Elektron Octatrack Mk1 🧻🧻

Update August ’21

After much to-ing and fro-ing and watching of videos I went and bought an old Octatrack Mk1, even though I decided against it as my live stage tool. Very glad I did – the MPC is great on tour. But I was intrigued by this one’s workflow which seems akin to tape loop editing. There’s a new Octatrack Mk2 on sale, prettier than this 8-year-old model – who cares, I saved a thousand dollars. It sounds the same.

Let’s first address a bevy of videos that ask, “which is better? The MPC or the Octatrack?” I’m looking forward to their follow up videos, “which is better? A Hammer or Bees?” “Which is my left foot?” “How is string?”

They have nothing in common, the question is inane. If you must contrast then here’s the decider – when you play the piano, do you use more than one finger at a time? If so the MPC is the only choice, the Octatrack has no polyphony, or concept of it. The Octatrack is, for all its fancy pants, just a rhythm box. A very heavy but little box, all metal, straight lines and circles.

Being a rhythm box, descendent of the TR808, it has 16 little buttons along the bottom and lights that strobe along them. Push the buttons and place kicks and snares and high hats – all very familiar drum machine stuff. This is the conceptual base on which all else is built – with implications, good and bad. These trigger points are called trigs which combine with locks, timed adjustments of the sound. A lock can be a wide set of parameters including the playback speed, pitch shift, mix, sample region … and so on.

A simple use – to set the lock for each drum trig so they are pitched and panned and reverbed individually. More complex – to trig a longer sample that spills over the duration of the phrase, and apply these locks to sections of it, perhaps scrubbing sections of it forward and reverse in time with the beat. More complex again – to have other band member’s sound input into the pattern, for captured live sounds to intersect with the sampled sounds.

I started to use it the way I’ve used multitrack tape loops – punching in radio sounds and snippets of noise in real time. The ‘bowing’ of the sound is very much like tape, although the pitch shifting is obviously digital. But you are never too far away from the underlying grain of the thing – the 16 events per bar of the drum machine. If you automate the pitch gradually up over a phrase – it will noticeably step on each underlying lock.

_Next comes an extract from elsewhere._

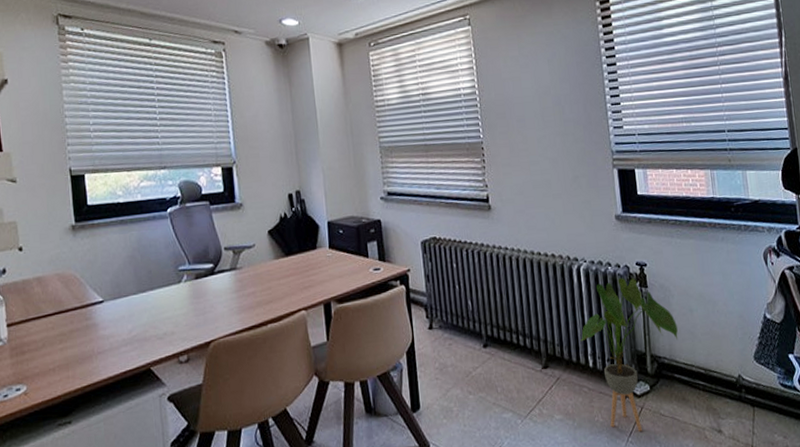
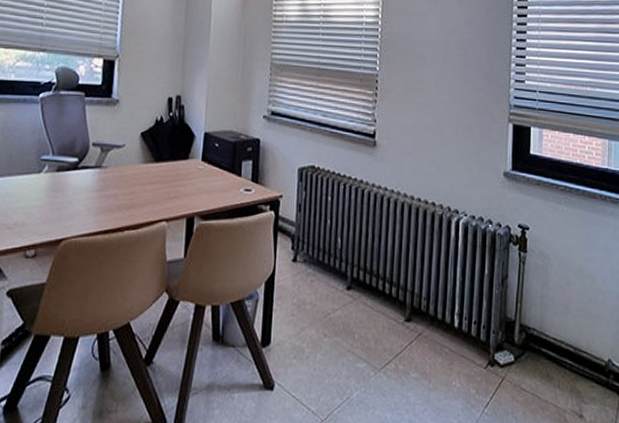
house plant: present [581,278,679,431] -> none [449,238,552,403]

It’s a fair price to pay given that this is an instrument for performance. You are able to see where the locks are set, add and remove them, change their settings, all in real time as the pattern is playing. It’s as if you cut and splice tape as it loops through the recorder. At any point you can save the overall result as a scene. There is a cross fader at the right which swipes between any two scenes, so it’s a simple thing to get something nice, set it, swipe over to another scene, set that and so on, and then sweep back and forward between all the ‘cool moments’ you’ve managed to discover. The first time you sweep between the ‘tape’ running forward and backward and it sounds just like a tape being bowed across the heads, you’ll respect what the Octatrack is all about.

Garbage in Garbage Out

I attempted a tape metaphor that’s familiar to me. But each operator is going to use their own – playing vinyl, live jamming – whatever. If you put simple drum machine sounds into this you will not get much, and so the real decider is what source material you can find. For the MPC I’m putting in textures and melodic elements I can play with a keyboard. That won’t work here. Instead I tried choir loops (not so great) and odd rhythmic elements (worked better).

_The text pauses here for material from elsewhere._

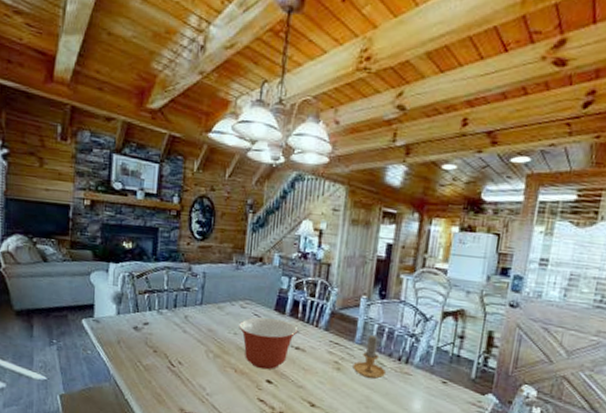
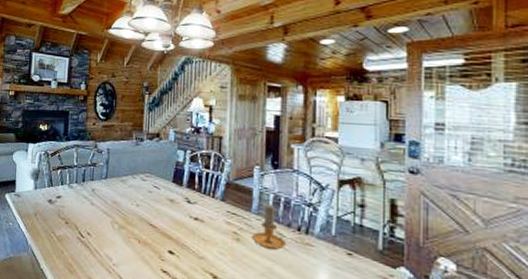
mixing bowl: present [239,317,298,370] -> none [140,189,196,241]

Do you like loops? Good. Do you like melodic progressions? Not so good. Even the clever bald dude that demos the unit online tends to get a groove and just fuss that around. It is just a rhythm machine and you will need other toys to provide the actual music. And to be honest it’s very difficult to work with the tiny display on this machine. The information is cryptic as is the terminology used. The tactile controls are very good but unless you are a live performer there are much easier ways to create a similar sound.

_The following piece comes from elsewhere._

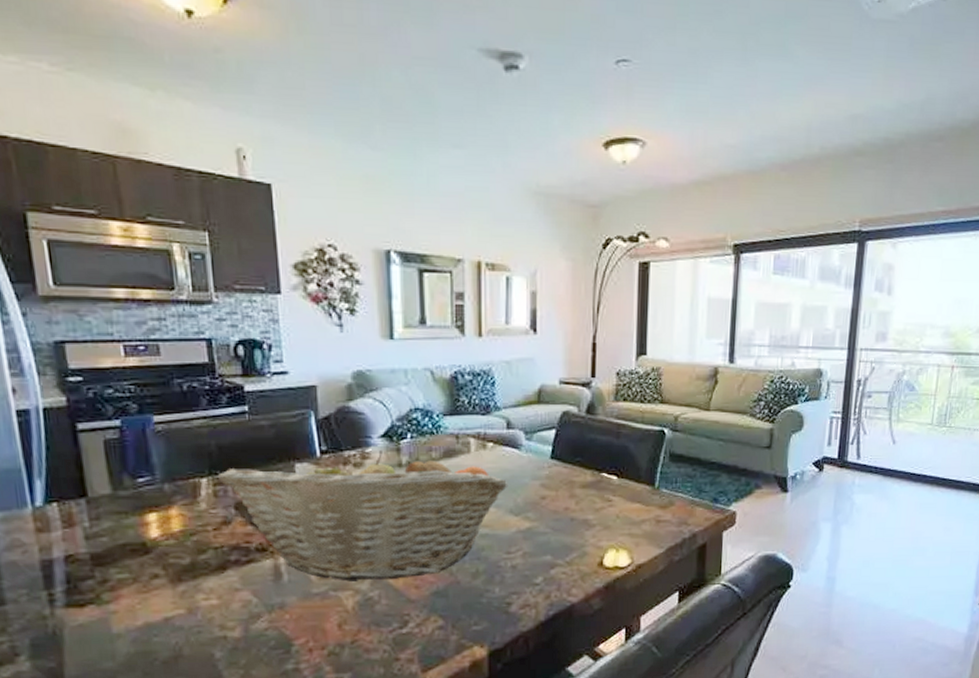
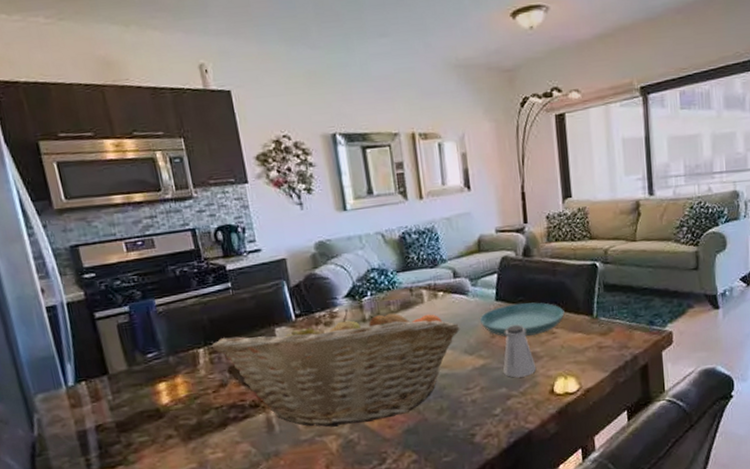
saucer: none [530,464,624,502] -> present [479,302,565,337]
saltshaker: none [549,487,587,545] -> present [502,324,537,378]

There comes a point where you realise there’s a lot of arcane button pushing and terminology for something you thought was going to be organic and flowing. I did not intend to learn a 16 trigger violin, and became bored with the terminology and shift keying. I was not enjoying it.

It was sold.

1 comment

  1. Bought myself an Octatrack MKII for screaming good deal last year.
    I own a lot of Elektron products and they seem to be well built, high quality and intuitive.
    The Octratrack is the odd duck.
    It is not intuitive. I’ve been banging on it for months and I still can’t do some things it is supposed to do.
    All of the video tutorials I find are geared towards DJ style use. So they have this contrivance of moving their hands around in a dramatic jerky fashion when doing things. Making it impossible to ascertain what they just did. But they looked cool as heck doing it!
    It works perfectly well as a sequencer and drum machine if thats all you want to do.
    But I have a thing that I like to find and exploit the native strength of an instrument.
    My Ovation Magnum bass has a pathetic wimpy sound played into a clean amplifier.
    But when you light it up with good overdrive box it sounds like the burning cross of Constantine.
    I’ve yet to get past the mundane uses of the Octatrack and exploit its intrinsic strengths/weaknesses.
    I’m going to marinate for a while longer. I kind of hated the Analog 4 at first, then I discovered how to really use the filters and the modulation.